1. Design

API : Primitives (Building Blocks) for 
1. deploy 
2. maintain 
3. scale 

1.1 Pod

* Scheduling unit
* Pod = 1+ co-located containers. and options how container(s) should run
* Pod has unique IP within cluster. 
* Can be managed by Kubernetes API or controller. 
* they share storage, Linux namespace, IP address
* ephemeral and disposable
* States : pending, running, succeeded, failed, CrashLoopBackOff
* Pod is like an implementation of "composite container pattern"
** pod can have zero or more sidecar containers. Istio add one sidecar container to each pod.  

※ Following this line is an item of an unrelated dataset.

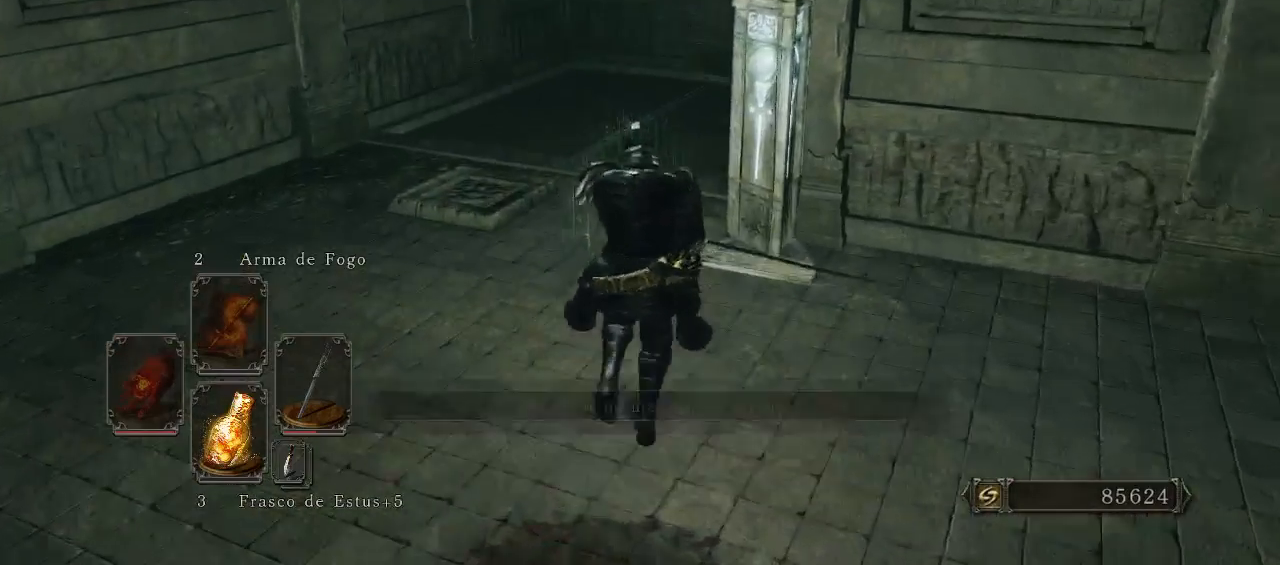
{"buttons": [], "left_stick": "up-right", "right_stick": "center", "events": [[133, "R1", "up"]]}
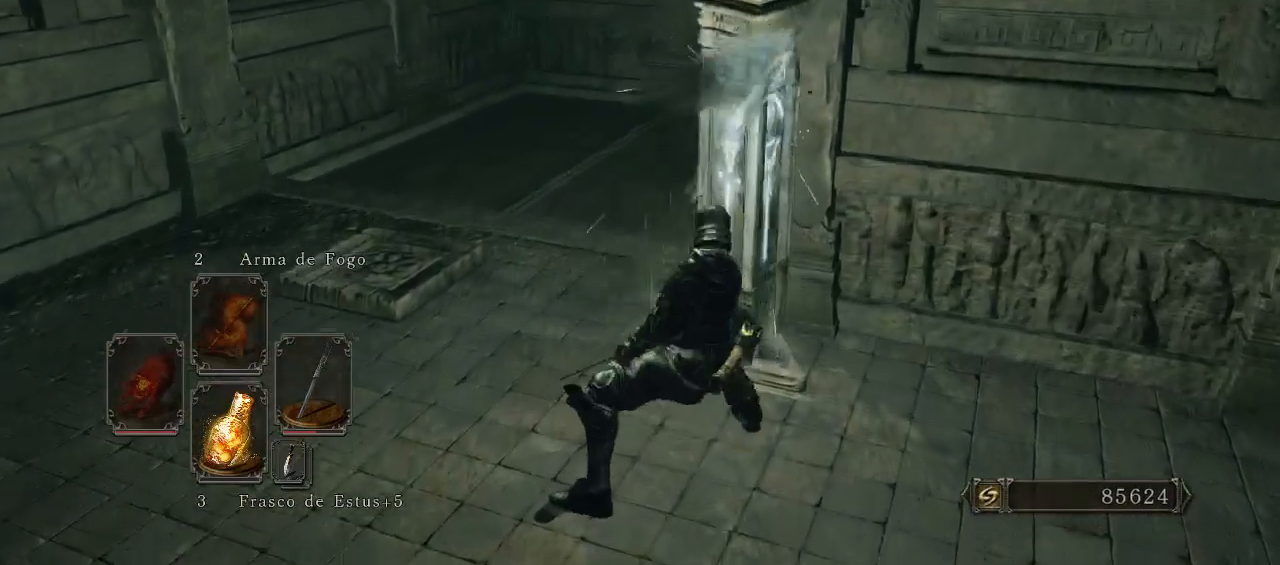
{"buttons": [], "left_stick": "down-left", "right_stick": "center", "events": [[200, "left_stick", "center"], [400, "left_stick", "down-left"]]}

** pod can have zero or more ambassador containers. It proxy a local connection (to towards outside world. 
** pod can have zero or more adapter containers. It standardize the output. 

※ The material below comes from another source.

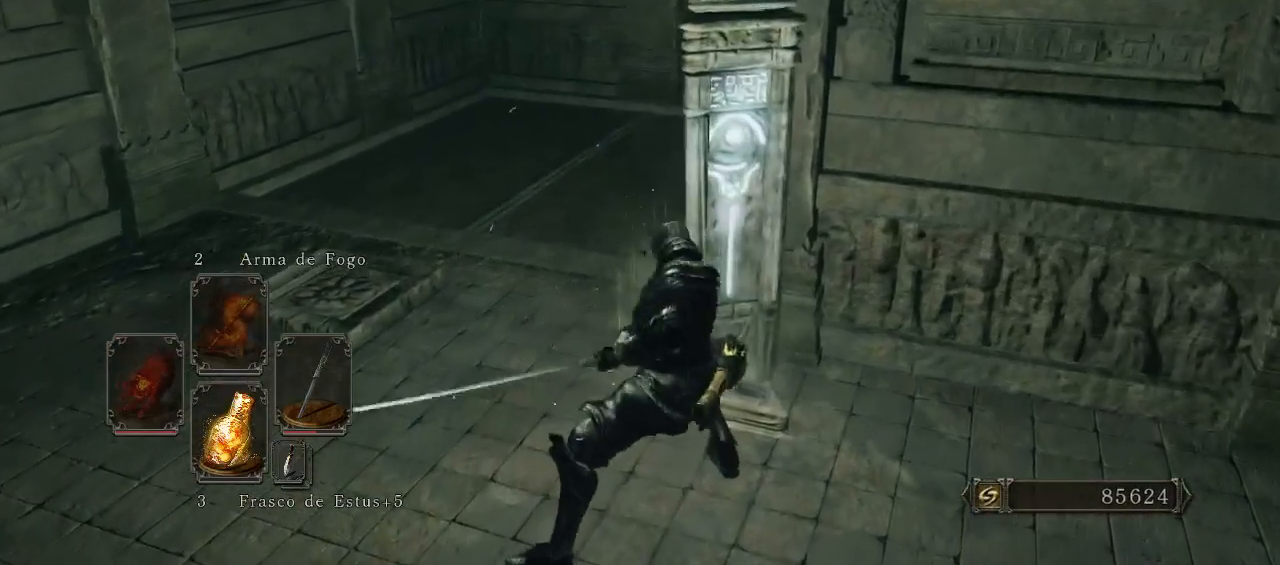
{"buttons": [], "left_stick": "left", "right_stick": "center", "events": [[500, "left_stick", "left"]]}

Summary : A computer is a collection of resources, some processing, memory, disk, and network interfaces. In K8s the pod is the new computer.

Pod Implementation

* "pause container" is a parent container for rest of the container within pod. 
* Other container will share network namespace, ipc and pid namespace with pause container. 
* "pause container" also reap all zombie processes created by child containers. 

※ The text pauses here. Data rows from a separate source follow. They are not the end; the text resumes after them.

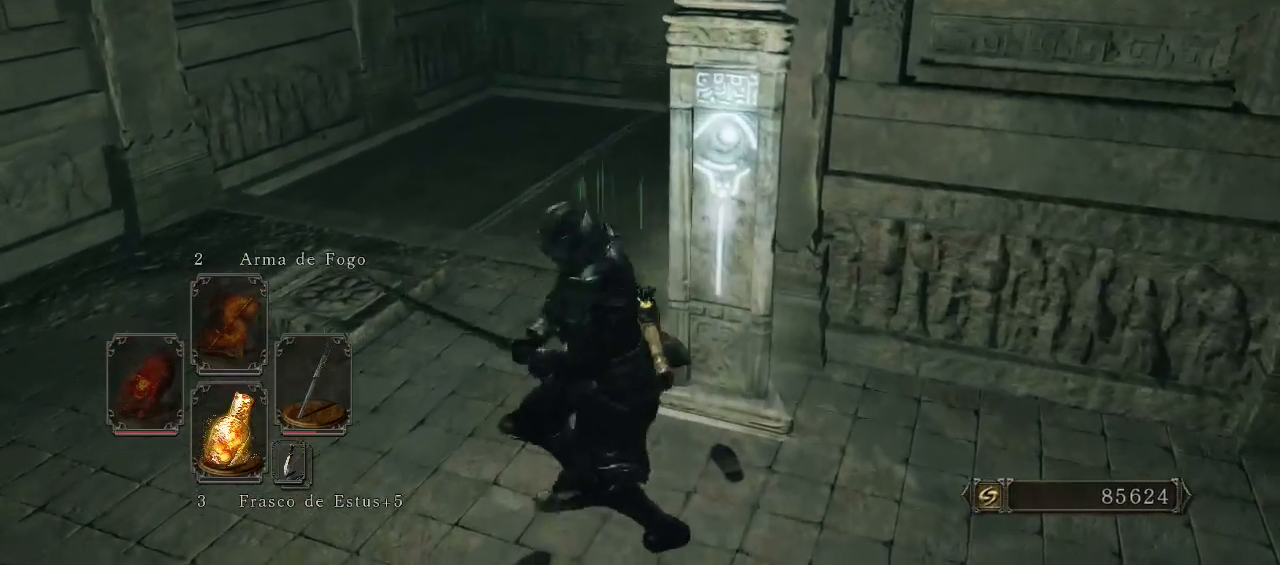
{"buttons": [], "left_stick": "center", "right_stick": "down-right", "events": [[133, "left_stick", "up-left"], [367, "left_stick", "center"], [367, "right_stick", "down-right"]]}
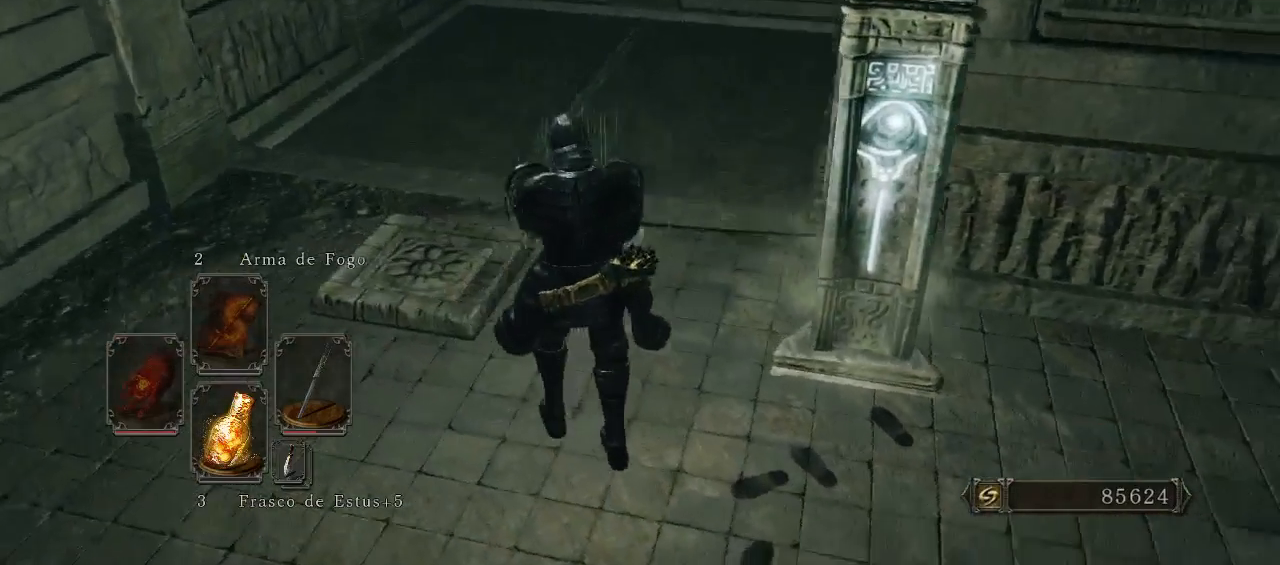
{"buttons": [], "left_stick": "up-right", "right_stick": "center", "events": [[67, "right_stick", "center"], [367, "left_stick", "up-right"]]}
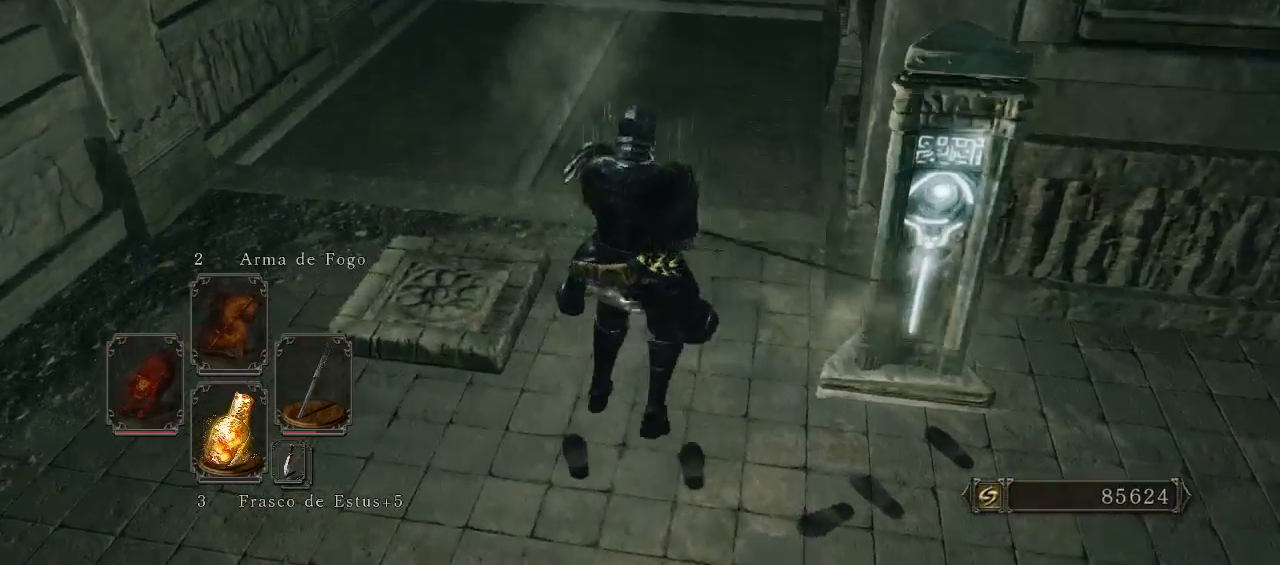
{"buttons": [], "left_stick": "up-right", "right_stick": "center", "events": [[200, "left_stick", "down"], [300, "left_stick", "left"], [367, "left_stick", "up-left"], [500, "left_stick", "up-right"]]}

1.2 Labels, Selectors and namespace


* Key-Value pair
* attached to pod and node
* grouping mechanism 


1. Equality based selector (= and !=)
2. Set based selector (IN, NOT IN, EXISTS)

Selectors has two types

1. Label selector
2. Field selector


Multiple virtual cluster backed by same physical cluster. 
To divide cluster resources among multiple user using cluster quota. 
K8S has "default" namespace
Basically namespace is non-overlapping set of K8s objects. 

1.3 Controllers

* Manage a set of podes as per "Labels and Selector"
* reconciliation loop drive cluster state from actual to desirable 
* Benefits
1. App Reliability
2. Scalling
3. Load Balancing

1. Replication controller: to scale up and down. Maintain correct number of pods. It facilitate horizontal scaling and ensure that Pods are resilient in case of host or application failures. If a container goes down or a host becomes unavailable, Pods will re-start on different hosts as necessary to maintain a target
number of replicas. Now it replaces by Deployment Controller and raplicaset. 

2. Deployment controller : Declarative updates (YAML file) for pods and replica set. It updates PodTemplateSpec. So new Replicaset is created with new version of pod. If not OK, rollback to old Replicaset. 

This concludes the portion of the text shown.